To find the oscillator's maximum speed, we need to determine the relationship between speed and displacement.
Given:
Displacement at speed 122 m/s: d₁ = 2.90 m
Displacement at speed 47.5 m/s: d₂ = 6.80 m
We can use the equation for speed in simple harmonic motion:
v = ω√(A² - x²)
where:
v represents speed,
ω represents angular frequency,
A represents the amplitude, and
x represents the displacement.
We can rearrange the equation to solve for angular frequency (ω):
ω = v / √(A² - x²)
Now, let's calculate the angular frequency (ω) when the displacement is 2.90 m:
ω₁ = 122 / √(A² - 2.90²)
And the angular frequency (ω) when the displacement is 6.80 m:
ω₂ = 47.5 / √(A² - 6.80²)
Since the angular frequency should remain constant for a given oscillator, we can equate ω₁ and ω₂:
ω₁ = ω₂
122 / √(A² - 2.90²) = 47.5 / √(A² - 6.80²)

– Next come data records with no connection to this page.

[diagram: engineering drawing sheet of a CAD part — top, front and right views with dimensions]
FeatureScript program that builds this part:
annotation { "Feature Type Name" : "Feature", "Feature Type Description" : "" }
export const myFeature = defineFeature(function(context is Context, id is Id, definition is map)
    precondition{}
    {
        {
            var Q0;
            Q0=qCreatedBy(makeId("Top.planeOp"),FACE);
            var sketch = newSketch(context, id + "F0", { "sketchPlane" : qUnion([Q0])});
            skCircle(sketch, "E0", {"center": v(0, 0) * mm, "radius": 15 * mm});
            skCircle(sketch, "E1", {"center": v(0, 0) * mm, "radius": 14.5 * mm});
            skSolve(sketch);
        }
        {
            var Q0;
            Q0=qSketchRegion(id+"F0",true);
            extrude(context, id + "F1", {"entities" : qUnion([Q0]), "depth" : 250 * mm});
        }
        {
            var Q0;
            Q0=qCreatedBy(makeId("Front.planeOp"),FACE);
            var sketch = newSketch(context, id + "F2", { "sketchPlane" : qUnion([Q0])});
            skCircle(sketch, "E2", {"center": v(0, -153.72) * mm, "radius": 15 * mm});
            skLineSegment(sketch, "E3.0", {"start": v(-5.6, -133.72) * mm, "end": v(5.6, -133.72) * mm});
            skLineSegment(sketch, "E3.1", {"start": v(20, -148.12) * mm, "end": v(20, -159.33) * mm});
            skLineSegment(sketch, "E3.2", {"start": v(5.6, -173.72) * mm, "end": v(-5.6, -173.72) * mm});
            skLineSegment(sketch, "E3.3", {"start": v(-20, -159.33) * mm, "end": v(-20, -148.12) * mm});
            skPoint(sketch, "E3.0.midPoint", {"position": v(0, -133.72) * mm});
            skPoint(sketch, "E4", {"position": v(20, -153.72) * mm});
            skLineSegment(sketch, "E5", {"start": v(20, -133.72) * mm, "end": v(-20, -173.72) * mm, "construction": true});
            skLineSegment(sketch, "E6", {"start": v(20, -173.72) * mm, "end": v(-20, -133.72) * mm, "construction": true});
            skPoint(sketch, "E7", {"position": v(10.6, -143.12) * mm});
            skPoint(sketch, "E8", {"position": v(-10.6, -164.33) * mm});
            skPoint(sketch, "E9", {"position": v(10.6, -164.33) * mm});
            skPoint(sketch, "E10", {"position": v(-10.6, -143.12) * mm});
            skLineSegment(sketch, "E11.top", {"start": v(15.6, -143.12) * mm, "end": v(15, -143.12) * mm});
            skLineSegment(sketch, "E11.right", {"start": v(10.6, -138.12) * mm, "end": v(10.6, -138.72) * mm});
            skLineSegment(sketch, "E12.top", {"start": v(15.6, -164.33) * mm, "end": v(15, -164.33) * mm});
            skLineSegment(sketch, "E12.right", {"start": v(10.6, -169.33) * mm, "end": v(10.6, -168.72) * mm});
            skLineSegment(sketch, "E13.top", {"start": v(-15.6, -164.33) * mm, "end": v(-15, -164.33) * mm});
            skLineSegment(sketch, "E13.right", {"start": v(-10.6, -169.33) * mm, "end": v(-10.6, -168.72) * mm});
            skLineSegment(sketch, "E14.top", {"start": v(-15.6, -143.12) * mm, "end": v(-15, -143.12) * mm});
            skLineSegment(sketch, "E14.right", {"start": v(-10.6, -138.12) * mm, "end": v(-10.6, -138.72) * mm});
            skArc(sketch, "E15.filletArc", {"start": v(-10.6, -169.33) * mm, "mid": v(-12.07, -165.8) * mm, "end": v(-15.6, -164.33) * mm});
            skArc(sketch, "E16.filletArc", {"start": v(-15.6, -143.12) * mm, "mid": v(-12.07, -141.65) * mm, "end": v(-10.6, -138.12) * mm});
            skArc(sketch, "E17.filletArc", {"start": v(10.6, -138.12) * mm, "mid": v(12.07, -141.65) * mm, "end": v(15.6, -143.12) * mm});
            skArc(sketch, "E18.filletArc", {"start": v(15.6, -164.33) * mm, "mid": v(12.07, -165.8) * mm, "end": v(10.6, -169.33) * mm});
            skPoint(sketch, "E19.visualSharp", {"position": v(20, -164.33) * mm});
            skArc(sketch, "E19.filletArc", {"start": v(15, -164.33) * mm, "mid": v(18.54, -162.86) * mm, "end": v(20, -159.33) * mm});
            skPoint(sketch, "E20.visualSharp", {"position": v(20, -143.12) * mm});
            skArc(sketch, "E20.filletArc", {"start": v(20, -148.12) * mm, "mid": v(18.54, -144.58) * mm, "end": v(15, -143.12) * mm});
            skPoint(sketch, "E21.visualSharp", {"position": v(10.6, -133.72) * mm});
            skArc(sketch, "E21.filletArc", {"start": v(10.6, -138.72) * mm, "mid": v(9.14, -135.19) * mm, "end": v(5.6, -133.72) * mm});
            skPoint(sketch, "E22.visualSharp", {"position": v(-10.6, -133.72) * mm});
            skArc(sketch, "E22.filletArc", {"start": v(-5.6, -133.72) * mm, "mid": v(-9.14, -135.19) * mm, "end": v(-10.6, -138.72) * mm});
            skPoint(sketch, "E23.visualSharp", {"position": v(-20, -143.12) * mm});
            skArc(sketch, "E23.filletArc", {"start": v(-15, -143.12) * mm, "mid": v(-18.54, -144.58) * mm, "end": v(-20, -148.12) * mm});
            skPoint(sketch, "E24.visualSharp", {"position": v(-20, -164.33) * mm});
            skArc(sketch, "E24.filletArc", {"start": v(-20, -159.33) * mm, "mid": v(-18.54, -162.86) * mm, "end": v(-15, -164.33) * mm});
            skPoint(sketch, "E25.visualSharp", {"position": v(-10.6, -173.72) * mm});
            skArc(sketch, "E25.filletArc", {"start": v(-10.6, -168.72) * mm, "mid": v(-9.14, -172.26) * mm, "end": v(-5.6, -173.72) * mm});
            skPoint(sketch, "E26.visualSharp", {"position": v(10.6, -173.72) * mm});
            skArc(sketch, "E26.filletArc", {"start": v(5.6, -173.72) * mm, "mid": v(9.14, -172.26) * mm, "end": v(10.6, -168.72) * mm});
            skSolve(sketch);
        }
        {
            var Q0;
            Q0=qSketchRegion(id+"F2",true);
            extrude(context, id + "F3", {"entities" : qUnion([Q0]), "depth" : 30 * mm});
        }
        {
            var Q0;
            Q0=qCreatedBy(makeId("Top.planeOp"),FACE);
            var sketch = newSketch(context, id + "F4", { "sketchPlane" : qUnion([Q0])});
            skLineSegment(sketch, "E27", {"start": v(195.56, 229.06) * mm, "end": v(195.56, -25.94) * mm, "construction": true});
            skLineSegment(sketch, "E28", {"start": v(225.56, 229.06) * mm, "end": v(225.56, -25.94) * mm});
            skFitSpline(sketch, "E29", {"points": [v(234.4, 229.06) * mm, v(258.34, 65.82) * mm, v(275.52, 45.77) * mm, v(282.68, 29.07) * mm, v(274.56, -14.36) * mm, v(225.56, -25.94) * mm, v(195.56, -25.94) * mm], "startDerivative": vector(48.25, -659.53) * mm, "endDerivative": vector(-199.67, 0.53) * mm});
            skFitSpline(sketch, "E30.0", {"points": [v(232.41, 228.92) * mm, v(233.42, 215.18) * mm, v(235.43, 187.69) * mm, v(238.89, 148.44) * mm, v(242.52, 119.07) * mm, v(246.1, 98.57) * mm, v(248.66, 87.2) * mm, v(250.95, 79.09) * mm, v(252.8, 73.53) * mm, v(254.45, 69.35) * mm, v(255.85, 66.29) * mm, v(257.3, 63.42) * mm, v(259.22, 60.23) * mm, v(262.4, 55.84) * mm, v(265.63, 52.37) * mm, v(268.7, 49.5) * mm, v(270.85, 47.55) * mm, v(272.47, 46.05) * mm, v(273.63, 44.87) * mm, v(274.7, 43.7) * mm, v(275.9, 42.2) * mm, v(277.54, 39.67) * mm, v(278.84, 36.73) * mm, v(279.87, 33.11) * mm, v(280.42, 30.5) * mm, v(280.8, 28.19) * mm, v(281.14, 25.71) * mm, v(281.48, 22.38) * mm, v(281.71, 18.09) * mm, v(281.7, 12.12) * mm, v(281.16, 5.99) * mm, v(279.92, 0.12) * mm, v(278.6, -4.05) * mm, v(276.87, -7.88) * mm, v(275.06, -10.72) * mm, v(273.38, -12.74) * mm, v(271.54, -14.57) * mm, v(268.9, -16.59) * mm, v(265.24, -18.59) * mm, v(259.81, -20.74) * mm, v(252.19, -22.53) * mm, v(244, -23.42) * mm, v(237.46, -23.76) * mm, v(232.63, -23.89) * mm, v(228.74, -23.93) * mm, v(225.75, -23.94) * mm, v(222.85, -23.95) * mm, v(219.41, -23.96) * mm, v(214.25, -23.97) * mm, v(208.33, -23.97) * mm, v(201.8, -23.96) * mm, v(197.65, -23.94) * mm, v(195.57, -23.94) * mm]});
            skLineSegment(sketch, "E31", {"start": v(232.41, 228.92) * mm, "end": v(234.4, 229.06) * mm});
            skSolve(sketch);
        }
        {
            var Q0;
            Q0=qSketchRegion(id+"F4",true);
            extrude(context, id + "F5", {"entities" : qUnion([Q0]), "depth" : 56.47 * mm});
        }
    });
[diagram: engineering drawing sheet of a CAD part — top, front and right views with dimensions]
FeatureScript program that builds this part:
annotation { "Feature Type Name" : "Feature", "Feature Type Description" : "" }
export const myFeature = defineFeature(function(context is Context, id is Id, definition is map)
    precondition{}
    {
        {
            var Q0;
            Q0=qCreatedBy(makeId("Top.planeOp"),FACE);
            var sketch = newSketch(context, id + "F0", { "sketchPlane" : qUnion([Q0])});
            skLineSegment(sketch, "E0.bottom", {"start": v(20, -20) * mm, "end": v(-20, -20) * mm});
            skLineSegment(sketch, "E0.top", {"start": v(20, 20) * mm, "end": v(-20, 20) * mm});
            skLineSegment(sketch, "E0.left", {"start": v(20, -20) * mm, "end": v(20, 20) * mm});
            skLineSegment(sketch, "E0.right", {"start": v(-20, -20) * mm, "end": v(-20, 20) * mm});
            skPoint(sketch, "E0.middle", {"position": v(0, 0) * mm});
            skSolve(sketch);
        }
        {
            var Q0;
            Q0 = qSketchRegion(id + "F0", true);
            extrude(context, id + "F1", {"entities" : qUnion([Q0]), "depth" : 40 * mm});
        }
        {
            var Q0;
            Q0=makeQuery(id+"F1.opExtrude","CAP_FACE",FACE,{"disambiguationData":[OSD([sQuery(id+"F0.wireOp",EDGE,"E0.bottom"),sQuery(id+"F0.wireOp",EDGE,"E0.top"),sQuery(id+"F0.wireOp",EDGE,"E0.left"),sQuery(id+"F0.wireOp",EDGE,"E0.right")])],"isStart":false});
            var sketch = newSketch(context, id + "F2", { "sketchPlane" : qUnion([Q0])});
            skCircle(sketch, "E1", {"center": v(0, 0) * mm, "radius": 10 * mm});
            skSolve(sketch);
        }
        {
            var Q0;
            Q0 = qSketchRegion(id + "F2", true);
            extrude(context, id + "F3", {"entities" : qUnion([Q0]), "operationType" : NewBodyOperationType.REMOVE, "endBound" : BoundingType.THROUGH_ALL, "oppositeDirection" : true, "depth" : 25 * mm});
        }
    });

Now, solve the above equation for A (amplitude) using algebraic manipulations:
[122 / √(A² - 2.90²)]² = [47.5 / √(A² - 6.80²)]²
(122² / (A² - 2.90²)) = (47.5² / (A² - 6.80²))
Now, cross-multiply to eliminate the square roots:
(122²)(A² - 6.80²) = (47.5²)(A² - 2.90²)
We can simplify the equation and isolate A²:
(122²)(A² - 6.80²) - (47.5²)(A² - 2.90²) = 0
Now, solve for A:
(122²)A² - (122²)(6.80²) - (47.5²)A² + (47.5²)(2.90²) = 0
Simplifying further:
(122² - 47.5²)A² = (122²)(6.80²) - (47.5²)(2.90²)
A² = [(122²)(6.80²) - (47.5²)(2.90²)] / (122² - 47.5²)
Take the square root of both sides to find the amplitude (A):
A = √{[(122²)(6.80²) - (47.5²)(2.90²)] / (122² - 47.5²)}
Now that we have the amplitude (A), we can find the maximum speed by substituting it back into the equation for speed:
v = ω√(A² - x²)
Here, we want to find the maximum speed, which occurs when the displacement (x) has its maximum value, equal to the amplitude (A).
Let's substitute A for x in the equation to get the maximum speed (vmax):
vmax = ω√(A² - A²)
Simplifying further:
vmax = ω√0
Since the square root of zero is zero, the maximum speed (vmax) of the oscillator is 0 m/s.